What needs to be done. Give back the source text of every record below word for word, leaving out the pictures.

The input.
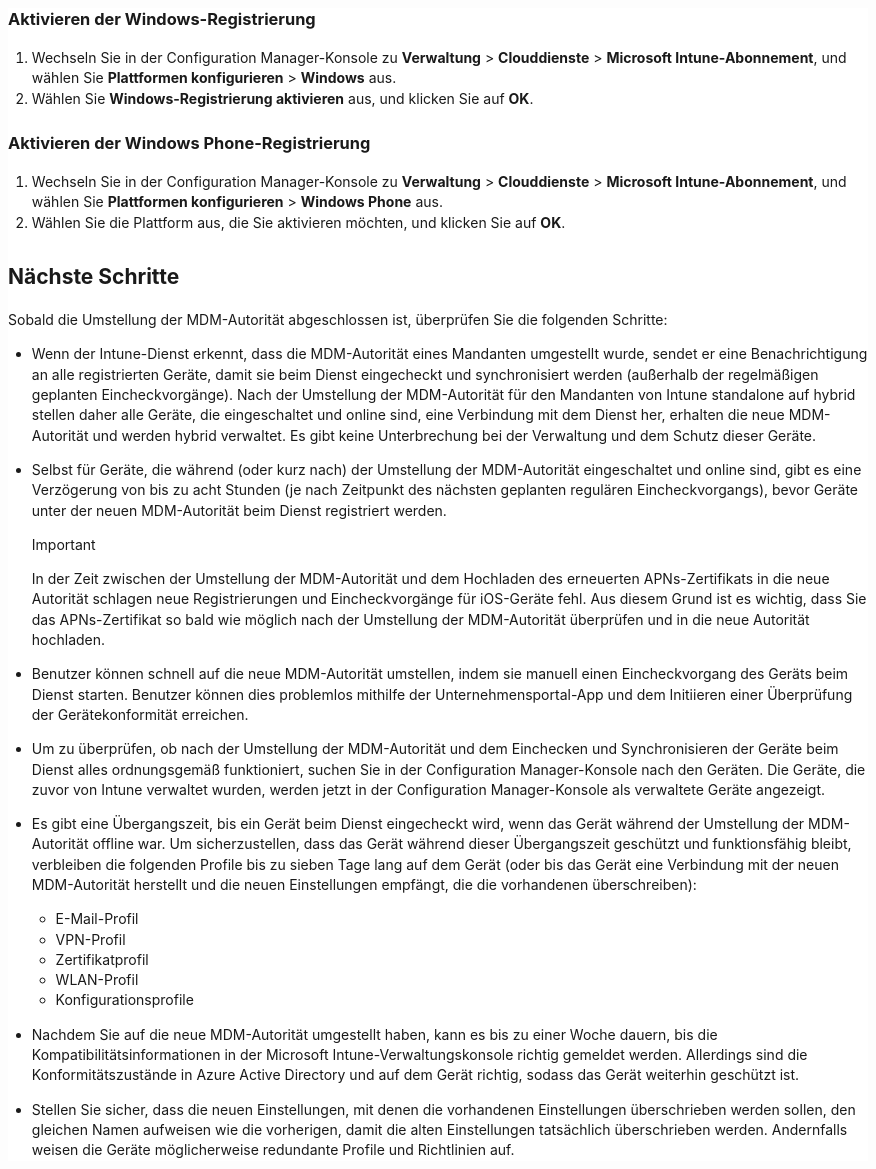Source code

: ### <a name="enable-windows-enrollment"></a>Aktivieren der Windows-Registrierung
1. Wechseln Sie in der Configuration Manager-Konsole zu **Verwaltung** &gt; **Clouddienste** &gt; **Microsoft Intune-Abonnement**, und wählen Sie **Plattformen konfigurieren** &gt; **Windows** aus.  
2. Wählen Sie **Windows-Registrierung aktivieren** aus, und klicken Sie auf **OK**.

### <a name="enable-windows-phone-enrollment"></a>Aktivieren der Windows Phone-Registrierung
1. Wechseln Sie in der Configuration Manager-Konsole zu **Verwaltung** &gt; **Clouddienste** &gt; **Microsoft Intune-Abonnement**, und wählen Sie **Plattformen konfigurieren** &gt; **Windows Phone** aus.  
2. Wählen Sie die Plattform aus, die Sie aktivieren möchten, und klicken Sie auf **OK**.


## <a name="next-steps"></a>Nächste Schritte
Sobald die Umstellung der MDM-Autorität abgeschlossen ist, überprüfen Sie die folgenden Schritte:
- Wenn der Intune-Dienst erkennt, dass die MDM-Autorität eines Mandanten umgestellt wurde, sendet er eine Benachrichtigung an alle registrierten Geräte, damit sie beim Dienst eingecheckt und synchronisiert werden (außerhalb der regelmäßigen geplanten Eincheckvorgänge). Nach der Umstellung der MDM-Autorität für den Mandanten von Intune standalone auf hybrid stellen daher alle Geräte, die eingeschaltet und online sind, eine Verbindung mit dem Dienst her, erhalten die neue MDM-Autorität und werden hybrid verwaltet. Es gibt keine Unterbrechung bei der Verwaltung und dem Schutz dieser Geräte.
- Selbst für Geräte, die während (oder kurz nach) der Umstellung der MDM-Autorität eingeschaltet und online sind, gibt es eine Verzögerung von bis zu acht Stunden (je nach Zeitpunkt des nächsten geplanten regulären Eincheckvorgangs), bevor Geräte unter der neuen MDM-Autorität beim Dienst registriert werden.    

  > [!IMPORTANT]    
  > In der Zeit zwischen der Umstellung der MDM-Autorität und dem Hochladen des erneuerten APNs-Zertifikats in die neue Autorität schlagen neue Registrierungen und Eincheckvorgänge für iOS-Geräte fehl. Aus diesem Grund ist es wichtig, dass Sie das APNs-Zertifikat so bald wie möglich nach der Umstellung der MDM-Autorität überprüfen und in die neue Autorität hochladen.

- Benutzer können schnell auf die neue MDM-Autorität umstellen, indem sie manuell einen Eincheckvorgang des Geräts beim Dienst starten. Benutzer können dies problemlos mithilfe der Unternehmensportal-App und dem Initiieren einer Überprüfung der Gerätekonformität erreichen.
- Um zu überprüfen, ob nach der Umstellung der MDM-Autorität und dem Einchecken und Synchronisieren der Geräte beim Dienst alles ordnungsgemäß funktioniert, suchen Sie in der Configuration Manager-Konsole nach den Geräten. Die Geräte, die zuvor von Intune verwaltet wurden, werden jetzt in der Configuration Manager-Konsole als verwaltete Geräte angezeigt.    
- Es gibt eine Übergangszeit, bis ein Gerät beim Dienst eingecheckt wird, wenn das Gerät während der Umstellung der MDM-Autorität offline war. Um sicherzustellen, dass das Gerät während dieser Übergangszeit geschützt und funktionsfähig bleibt, verbleiben die folgenden Profile bis zu sieben Tage lang auf dem Gerät (oder bis das Gerät eine Verbindung mit der neuen MDM-Autorität herstellt und die neuen Einstellungen empfängt, die die vorhandenen überschreiben):
    - E-Mail-Profil
    - VPN-Profil
    - Zertifikatprofil
    - WLAN-Profil
    - Konfigurationsprofile
- Nachdem Sie auf die neue MDM-Autorität umgestellt haben, kann es bis zu einer Woche dauern, bis die Kompatibilitätsinformationen in der Microsoft Intune-Verwaltungskonsole richtig gemeldet werden. Allerdings sind die Konformitätszustände in Azure Active Directory und auf dem Gerät richtig, sodass das Gerät weiterhin geschützt ist.
- Stellen Sie sicher, dass die neuen Einstellungen, mit denen die vorhandenen Einstellungen überschrieben werden sollen, den gleichen Namen aufweisen wie die vorherigen, damit die alten Einstellungen tatsächlich überschrieben werden. Andernfalls weisen die Geräte möglicherweise redundante Profile und Richtlinien auf.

The answer.
Source code

: ### <a name="enable-windows-enrollment"></a>Aktivieren der Windows-Registrierung
1. Wechseln Sie in der Configuration Manager-Konsole zu **Verwaltung** &gt; **Clouddienste** &gt; **Microsoft Intune-Abonnement**, und wählen Sie **Plattformen konfigurieren** &gt; **Windows** aus.  
2. Wählen Sie **Windows-Registrierung aktivieren** aus, und klicken Sie auf **OK**.

### <a name="enable-windows-phone-enrollment"></a>Aktivieren der Windows Phone-Registrierung
1. Wechseln Sie in der Configuration Manager-Konsole zu **Verwaltung** &gt; **Clouddienste** &gt; **Microsoft Intune-Abonnement**, und wählen Sie **Plattformen konfigurieren** &gt; **Windows Phone** aus.  
2. Wählen Sie die Plattform aus, die Sie aktivieren möchten, und klicken Sie auf **OK**.


## <a name="next-steps"></a>Nächste Schritte
Sobald die Umstellung der MDM-Autorität abgeschlossen ist, überprüfen Sie die folgenden Schritte:
- Wenn der Intune-Dienst erkennt, dass die MDM-Autorität eines Mandanten umgestellt wurde, sendet er eine Benachrichtigung an alle registrierten Geräte, damit sie beim Dienst eingecheckt und synchronisiert werden (außerhalb der regelmäßigen geplanten Eincheckvorgänge). Nach der Umstellung der MDM-Autorität für den Mandanten von Intune standalone auf hybrid stellen daher alle Geräte, die eingeschaltet und online sind, eine Verbindung mit dem Dienst her, erhalten die neue MDM-Autorität und werden hybrid verwaltet. Es gibt keine Unterbrechung bei der Verwaltung und dem Schutz dieser Geräte.
- Selbst für Geräte, die während (oder kurz nach) der Umstellung der MDM-Autorität eingeschaltet und online sind, gibt es eine Verzögerung von bis zu acht Stunden (je nach Zeitpunkt des nächsten geplanten regulären Eincheckvorgangs), bevor Geräte unter der neuen MDM-Autorität beim Dienst registriert werden.    

  > [!IMPORTANT]    
  > In der Zeit zwischen der Umstellung der MDM-Autorität und dem Hochladen des erneuerten APNs-Zertifikats in die neue Autorität schlagen neue Registrierungen und Eincheckvorgänge für iOS-Geräte fehl. Aus diesem Grund ist es wichtig, dass Sie das APNs-Zertifikat so bald wie möglich nach der Umstellung der MDM-Autorität überprüfen und in die neue Autorität hochladen.

- Benutzer können schnell auf die neue MDM-Autorität umstellen, indem sie manuell einen Eincheckvorgang des Geräts beim Dienst starten. Benutzer können dies problemlos mithilfe der Unternehmensportal-App und dem Initiieren einer Überprüfung der Gerätekonformität erreichen.
- Um zu überprüfen, ob nach der Umstellung der MDM-Autorität und dem Einchecken und Synchronisieren der Geräte beim Dienst alles ordnungsgemäß funktioniert, suchen Sie in der Configuration Manager-Konsole nach den Geräten. Die Geräte, die zuvor von Intune verwaltet wurden, werden jetzt in der Configuration Manager-Konsole als verwaltete Geräte angezeigt.    
- Es gibt eine Übergangszeit, bis ein Gerät beim Dienst eingecheckt wird, wenn das Gerät während der Umstellung der MDM-Autorität offline war. Um sicherzustellen, dass das Gerät während dieser Übergangszeit geschützt und funktionsfähig bleibt, verbleiben die folgenden Profile bis zu sieben Tage lang auf dem Gerät (oder bis das Gerät eine Verbindung mit der neuen MDM-Autorität herstellt und die neuen Einstellungen empfängt, die die vorhandenen überschreiben):
    - E-Mail-Profil
    - VPN-Profil
    - Zertifikatprofil
    - WLAN-Profil
    - Konfigurationsprofile
- Nachdem Sie auf die neue MDM-Autorität umgestellt haben, kann es bis zu einer Woche dauern, bis die Kompatibilitätsinformationen in der Microsoft Intune-Verwaltungskonsole richtig gemeldet werden. Allerdings sind die Konformitätszustände in Azure Active Directory und auf dem Gerät richtig, sodass das Gerät weiterhin geschützt ist.
- Stellen Sie sicher, dass die neuen Einstellungen, mit denen die vorhandenen Einstellungen überschrieben werden sollen, den gleichen Namen aufweisen wie die vorherigen, damit die alten Einstellungen tatsächlich überschrieben werden. Andernfalls weisen die Geräte möglicherweise redundante Profile und Richtlinien auf.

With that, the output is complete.